What a ridiculous premise. Luckily someone else already replied far more eloquently than I would have:

Valor Bronson @BronsonValor Replying to @the_transit_guy A vehicle increases the distance you can travel, increases how much you can take with you, decreases the time to get there, and requires significantly less effort on the user's part to get there.

I see the point you're trying to make, I just can't agree with it.


Great for when I travel to see my parents 6hrs 2-3 times a year. Terrible almost every other day of the year.

Cities are designed to be spread out, which means ridiculous amount of space set aside for parking (there’s still not enough parking space). There is an entire laundry list of problems associated with car-based infrastructure, its inability to scale for high populations, and the ridiculous amount of cash required to be functional in society as a result. $20k required investment before someone can even consider hiring you because otherwise how are you going to get to a mcdonald’s 15 miles away from where anyone lives?

The whole “fuck cars” thing is a bit of an annoying meme, but there’s legitimate points to criticize how american infrastructure has been designed.


On a charitable take, user who replied completely missed the point. On a less charitable view, user maliciously decided to ignore, it's not about the functionality enabled by the car. Instead, is about its inefficiency compared to similar transport means, like train and other means of public transport.
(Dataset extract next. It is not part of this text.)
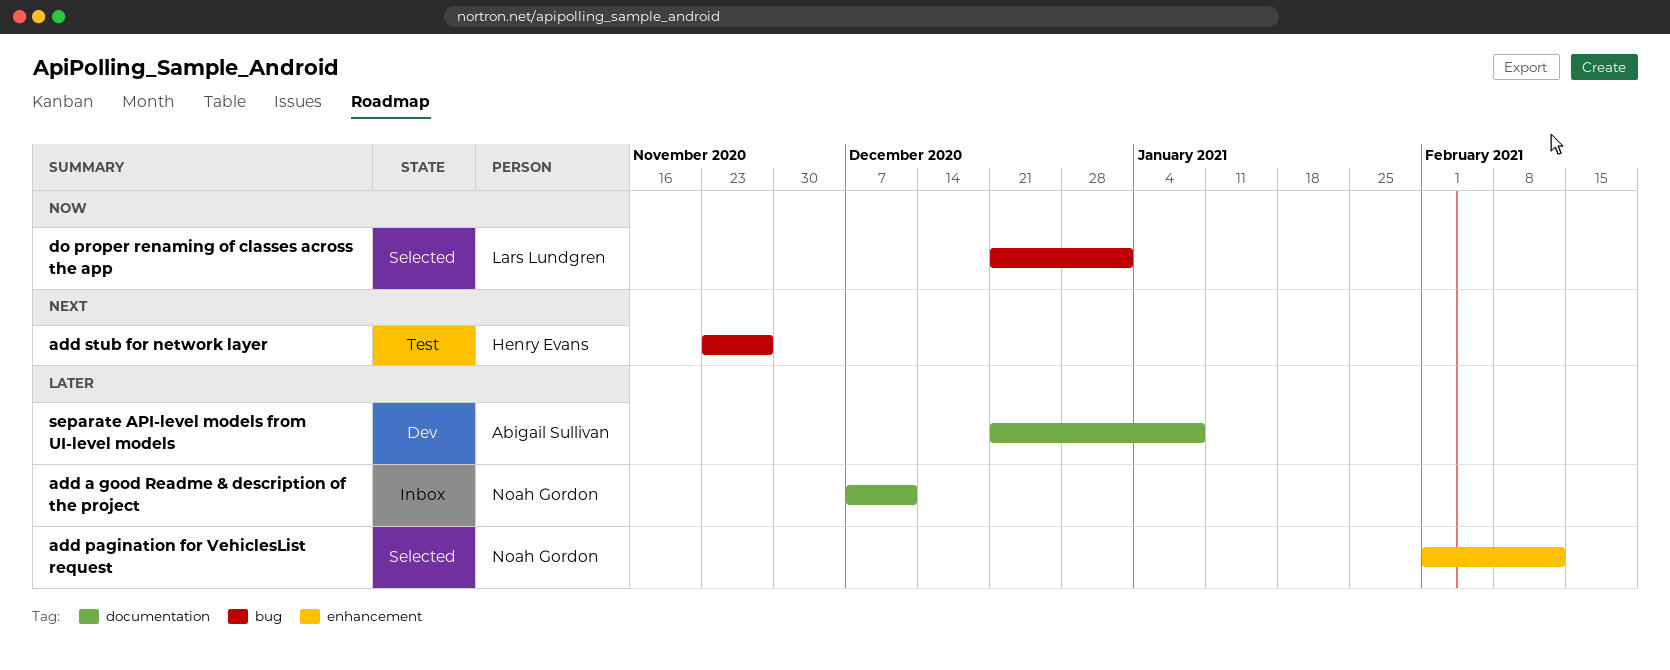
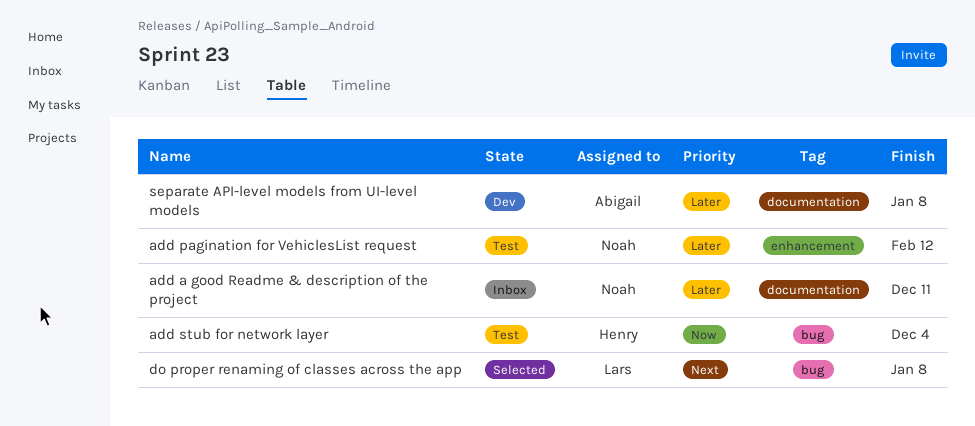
add pagination for VehiclesList request, status: Selected -> Test
add stub for network layer, priority: Next -> Now
add stub for network layer, due: Nov 27 -> Dec 4
do proper renaming of classes across the app, priority: Now -> Next
do proper renaming of classes across the app, due: Jan 1 -> Jan 8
Funny thing is that where I grew up everybody is much willing to use public transportation where possible, while nobody has so much hate for cars like North America liberals do in recent 10 years.

It is just an inconvenient truth to point out US public transportation is in such a bad shape that driving in a lot of cases is the only option. At least it is much safer.


US public transportation isn't necessarily the problem, and neither is cars themselves; the root cause is US zoning/infrastructure.

When everything is built with cars in mind, nothing is walkable and everything is super far apart. (Because, after all, you're supposed to use your car to get there!) In a properly-designed area you don't even necessarily need public transit.


North American liberals? I live in a neighborhood that I would call liberal--it has a pretty high density of BLM and "We Believe" signs. But it probably averages better than two cars per household.

How is driving much safer?


Better in what sense? Actually I just want to point out "the US public transportation is just bad thus it is considerably more dangerous than driving if you don't regularly DUI". You can not promote public transportation by just saying car is inefficient, because that's not even the problem here.

You want to walk in downtown Brooklyn at 10pm or drive through? You want to take MARTA or drive in Atlanta after 7pm? Have you tried BART? If you don't even know what I am talking about, you probably have never really lived in a place in US that mass transit even exists.


"Better" in the colloquial sense of "more than"; my neighborhood averages more than two cars per household, or so I estimate. I am simply pointing out that it is very possible to be liberal and not hostile to cars.

I don't know downtown Brooklyn, but within the week I walked in Park Slope about 10 at night. Many years ago I was regularly on public transportation after 11 pm.

The Insurance Institute for Highway Safety says that there were 36 deaths in 34 crashes in Washington, DC, during 2020, for what that's worth.


You'd better take a look how much an Apartment cost in Park Slope first.